*** Extracted information

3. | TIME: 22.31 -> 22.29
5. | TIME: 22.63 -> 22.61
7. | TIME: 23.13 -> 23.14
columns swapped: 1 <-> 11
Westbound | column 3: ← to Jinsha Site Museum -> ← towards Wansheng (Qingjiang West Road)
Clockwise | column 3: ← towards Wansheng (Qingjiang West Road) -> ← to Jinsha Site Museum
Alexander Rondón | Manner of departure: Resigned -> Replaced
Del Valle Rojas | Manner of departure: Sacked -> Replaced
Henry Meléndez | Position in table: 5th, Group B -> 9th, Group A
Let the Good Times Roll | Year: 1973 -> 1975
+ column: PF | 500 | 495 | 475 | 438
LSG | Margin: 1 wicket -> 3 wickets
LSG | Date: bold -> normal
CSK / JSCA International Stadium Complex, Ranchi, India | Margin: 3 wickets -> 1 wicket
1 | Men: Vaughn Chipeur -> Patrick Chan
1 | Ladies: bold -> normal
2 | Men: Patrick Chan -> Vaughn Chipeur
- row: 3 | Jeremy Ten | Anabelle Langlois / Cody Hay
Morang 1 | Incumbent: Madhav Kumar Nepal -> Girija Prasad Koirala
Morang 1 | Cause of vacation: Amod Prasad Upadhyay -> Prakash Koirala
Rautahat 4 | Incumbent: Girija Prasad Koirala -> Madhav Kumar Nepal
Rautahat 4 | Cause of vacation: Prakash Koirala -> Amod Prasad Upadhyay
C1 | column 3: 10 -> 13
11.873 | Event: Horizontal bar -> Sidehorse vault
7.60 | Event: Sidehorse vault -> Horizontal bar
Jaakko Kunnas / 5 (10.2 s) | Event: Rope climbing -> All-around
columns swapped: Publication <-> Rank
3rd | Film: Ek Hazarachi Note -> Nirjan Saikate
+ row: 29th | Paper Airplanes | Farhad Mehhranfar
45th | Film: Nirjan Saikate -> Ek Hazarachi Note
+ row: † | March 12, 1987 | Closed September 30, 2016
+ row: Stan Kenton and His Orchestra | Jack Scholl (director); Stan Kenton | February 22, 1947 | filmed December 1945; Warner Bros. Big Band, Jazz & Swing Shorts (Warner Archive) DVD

******

## Request
Copy out everything from the first line down to the line containing "2 | Men: Patrick Chan -> Vaughn Chipeur", putting "Winning margin" in place of "Margin" and changing nothing else.

## In response
3. | TIME: 22.31 -> 22.29
5. | TIME: 22.63 -> 22.61
7. | TIME: 23.13 -> 23.14
columns swapped: 1 <-> 11
Westbound | column 3: ← to Jinsha Site Museum -> ← towards Wansheng (Qingjiang West Road)
Clockwise | column 3: ← towards Wansheng (Qingjiang West Road) -> ← to Jinsha Site Museum
Alexander Rondón | Manner of departure: Resigned -> Replaced
Del Valle Rojas | Manner of departure: Sacked -> Replaced
Henry Meléndez | Position in table: 5th, Group B -> 9th, Group A
Let the Good Times Roll | Year: 1973 -> 1975
+ column: PF | 500 | 495 | 475 | 438
LSG | Winning margin: 1 wicket -> 3 wickets
LSG | Date: bold -> normal
CSK / JSCA International Stadium Complex, Ranchi, India | Winning margin: 3 wickets -> 1 wicket
1 | Men: Vaughn Chipeur -> Patrick Chan
1 | Ladies: bold -> normal
2 | Men: Patrick Chan -> Vaughn Chipeur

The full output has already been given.